1. They were counted in the denominator
2. They fired the KPI's converting event at least once, on any page, with the assignment cookie still present

For order-related KPIs, orders are tied back to the visitor's variant via a `splt_user_id` cart attribute that survives the checkout. This means orders attribute correctly even when cookies aren't available, including late-arriving orders from abandoned-cart recovery within the 90-day cookie window.

**Cross-device attribution** (start on mobile, finish on desktop) works only when Shopify's cart-merge carries the cart attribute over with a customer-linked cart. If your theme or a custom checkout clears cart attributes on merge, those orders won't attribute. Rare in vanilla Shopify, possible in heavy customisations.

For devs: the user ID is `splt_usr_id` (90-day first-party cookie).

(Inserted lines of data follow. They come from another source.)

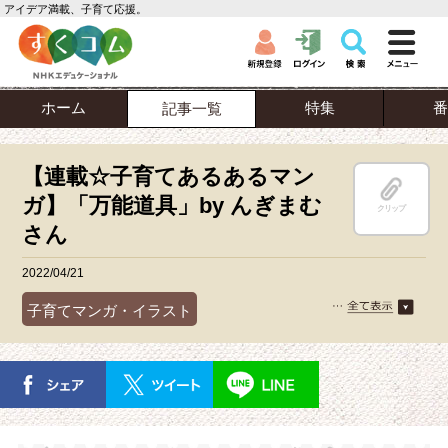
アイデア満載、子育て応援。
ホーム
特集
番
記事一覧
【連載☆子育てあるあるマン
ガ】「万能道具」by んぎまむ
クリップ
さん
2022/04/21
子育てマンガ・イラスト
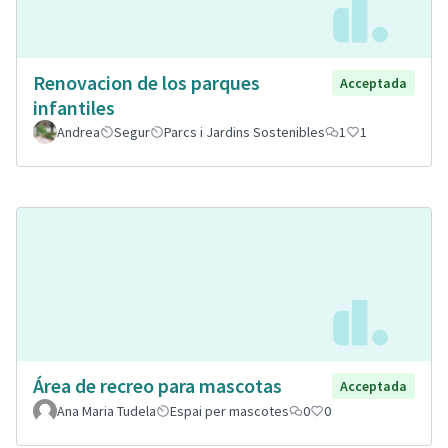
Renovacion de los parques
Acceptada
infantiles
Andrea
Segur
Parcs i Jardins Sostenibles
1
1
Área de recreo para mascotas
Acceptada
Ana Maria Tudela
Espai per mascotes
0
0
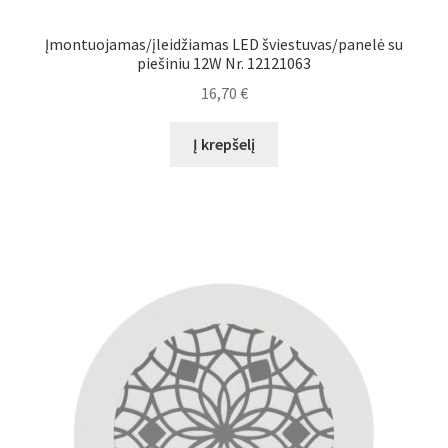
Įmontuojamas/įleidžiamas LED šviestuvas/panelė su
piešiniu 12W Nr. 12121063
16,70
€
Į krepšelį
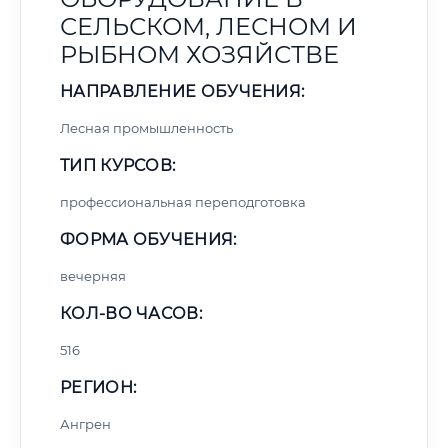
СЕЛЬСКОМ, ЛЕСНОМ И
РЫБНОМ ХОЗЯЙСТВЕ
НАПРАВЛЕНИЕ ОБУЧЕНИЯ:
Лесная промышленность
ТИП КУРСОВ:
профессиональная переподготовка
ФОРМА ОБУЧЕНИЯ:
вечерняя
КОЛ-ВО ЧАСОВ:
516
РЕГИОН:
Ангрен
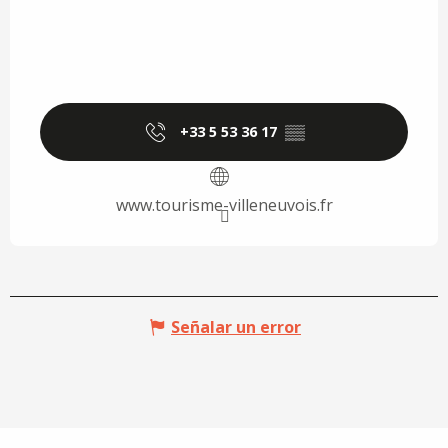
+33 5 53 36 17
▒▒
www.tourisme-villeneuvois.fr
Señalar un error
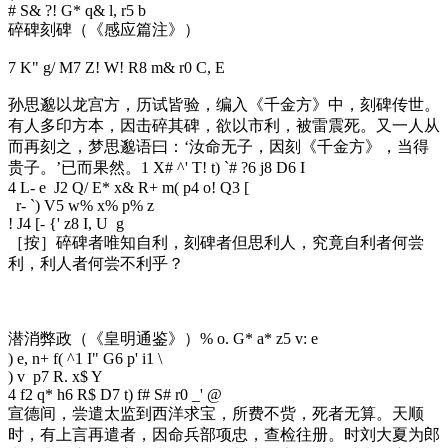
# S& ?! G* q& l, r5 b
碎碑刻碑（《感应篇注》）
7 K" g/ M7 Z! W! R8 m& r0 C, E
孙思邈以龙宫方，历试皆验，编入《千金方》中，刻碑传世。
有人多印方本，因击碎其碑，欲以市利，被雷震死。又一人从
而再刻之，梦思邈语曰：‘汝命无子，因刻《千金方》，当得
贵子。’已而果然。
1 X# ^' T! t) `# ?6 j8 D6 I
4 L- e J2 Q/ E* x& R+ m( p4 o! Q3 [
r- `) V5 w% x% p% z
! J4 [- {' z8 I, U g
［按］碎碑者唯知自利，刻碑者但思利人，究竟自利者何尝
利，利人者何尝不利乎？
潜消弊政（《皇明通鉴》）
% o. G* a* z5 v: e
) e, n+ f( ^1 I" G6 p' i1 \
) v p7 R. x$ Y
4 f2 q* h6 R$ D7 t) f# S# r0 _' @
宣德间，尝遣太监到西洋求宝，所费不赀，死者无算。天顺
时，有上言再遣者，因命兵部项忠，查检往册。时刘大夏为郎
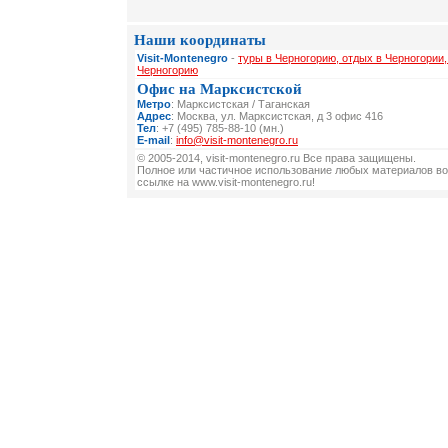
Наши координаты
Visit-Montenegro
-
туры в Черногорию, отдых в Черногории,
Черногорию
Офис на Марксистской
Метро
: Марксистская / Таганская
Адрес
: Москва, ул. Марксистская, д 3 офис 416
Тел
: +7 (495) 785-88-10 (мн.)
E-mail
:
info@visit-montenegro.ru
© 2005-2014, visit-montenegro.ru Все права защищены.
Полное или частичное использование любых материалов во
ссылке на www.visit-montenegro.ru!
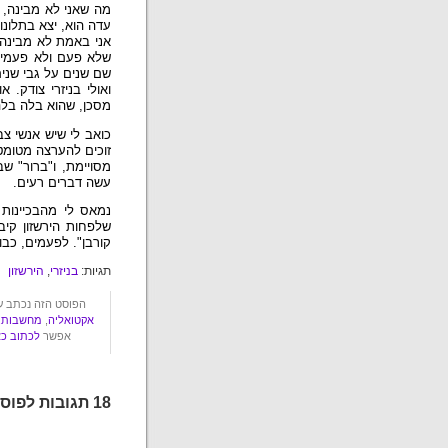
מה שאני לא מבינה, 
עדה הוא, יצא בתלונו
אני באמת לא מבינה א
שלא פעם ולא פעמיים
שם שנים על גבי שני
ואולי בניזרי צודק.
מסכן, שהוא בלה בלה
כואב לי שיש אנשי צב
זוכים להערצה מטומט
מסויימת, ו"ברור" ש
עשה דברים רעים.
נמאס לי מהבכיינות ה
שלפחות הירשזון קיב
קורבן". לפעמים, כבו
תגיות:
בניזרי
,
הירשזון
הפוסט הזה נכתב על ידי עשבר ביום רב
אקטואליה
,
מחשבות
.
אפשר
לכתוב כא
18 תגובות לפוסט "אכלו לי, שתו לי"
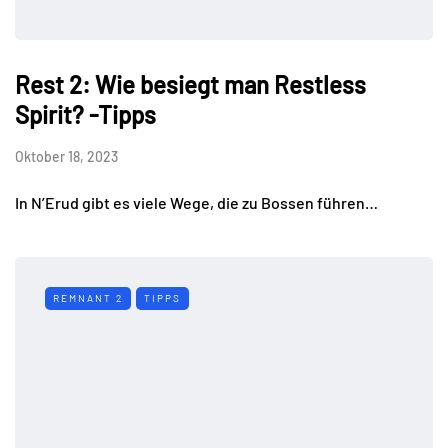
Rest 2: Wie besiegt man Restless
Spirit? -Tipps
Oktober 18, 2023
In N’Erud gibt es viele Wege, die zu Bossen führen…
REMNANT 2
TIPPS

The cart attribute is set via `sendBeacon` to `/cart/update.js` on assignment, and read from `note_attributes.splt_user_id` on the `orders/create`, `orders/paid`, and `refunds/create` webhooks.

---

## A note on multiple testing

Running several active tests at the same time is fine; visitors get independent assignments for each. But across tests, the app does not correct for family-wise error. The more tests you run concurrently at 95% confidence, the more likely one of them will look `strong` from noise alone.

The within-test Bonferroni correction (described above) handles multi-variant tests automatically. Cross-test correction is your judgement call.